The oldest part of the Castle, originally a fortress erected on high ground, is the great Tower, from which it was possible to control a long stretch of the Po River (Cuneulus super Padum)
The oldest part of the Castle, originally a fortress erected on high ground, is the great Tower, from which it was possible to control a long stretch of the Po River (Cuneulus super Padum). It is believed to have been built by King Luitprand around 740 C.E., when Pavia was the capital of the Lombards. Its purpose was to serve as a fortress and a stronghold for the defence of the Po and the “Via di Monte Bardone”, which subsequently came to be known as the Via Francigena-Romea, connecting Northern Europe with Rome.
In 910 C.E., King Berengar I gave the Rocca, or fortress, to the Benedictine monks of the Abbey of Saint Cristina, located just a few kilometres away, of which it became an integral part.
In 990, Sigeric, the Archbishop of Canterbury, travelling along the Via Francigena on his way back from Rome to Canterbury, designated the Abbey of Saint Cristina, with its Castle, as the 40th stopover (station) along that route.
Just outside the fortress to the north rises a tiny fortified hamlet, part of the castle complex and completely rebuilt in 1600. It consists of a complex of buildings whose entrance is protected by a moat, two watchtowers, and four defensive towers set outside the walls on the hamlet's far sides.

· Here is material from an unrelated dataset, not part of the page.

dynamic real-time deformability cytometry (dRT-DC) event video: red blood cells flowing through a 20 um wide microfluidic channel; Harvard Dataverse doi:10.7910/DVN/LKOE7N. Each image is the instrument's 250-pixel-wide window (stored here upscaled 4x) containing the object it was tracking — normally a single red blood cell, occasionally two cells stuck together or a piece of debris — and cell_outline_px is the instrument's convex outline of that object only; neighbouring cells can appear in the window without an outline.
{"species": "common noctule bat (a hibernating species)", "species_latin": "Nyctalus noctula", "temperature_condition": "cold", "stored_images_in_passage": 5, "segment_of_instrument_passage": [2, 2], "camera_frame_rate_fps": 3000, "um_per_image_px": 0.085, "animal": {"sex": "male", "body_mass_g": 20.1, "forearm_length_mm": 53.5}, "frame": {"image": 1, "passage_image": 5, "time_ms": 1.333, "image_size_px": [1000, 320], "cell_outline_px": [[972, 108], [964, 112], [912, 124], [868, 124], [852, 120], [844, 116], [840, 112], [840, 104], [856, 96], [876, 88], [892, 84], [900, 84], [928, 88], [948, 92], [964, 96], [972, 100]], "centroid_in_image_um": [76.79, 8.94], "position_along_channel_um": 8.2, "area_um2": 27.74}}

In 1251, the Abbot of the Abbey of Saint Cristina appointed a feudatory Lord to take stewardship of the Castle and the extensive lands associated with it. It did not take long after that for the Castle to become, beginning in the 13th century, one of the most important Lombard fiefdoms. It was ruled over by the Pusterla family until 1340, when they became involved in a conspiracy against the Visconti family and were ruthlessly exterminated.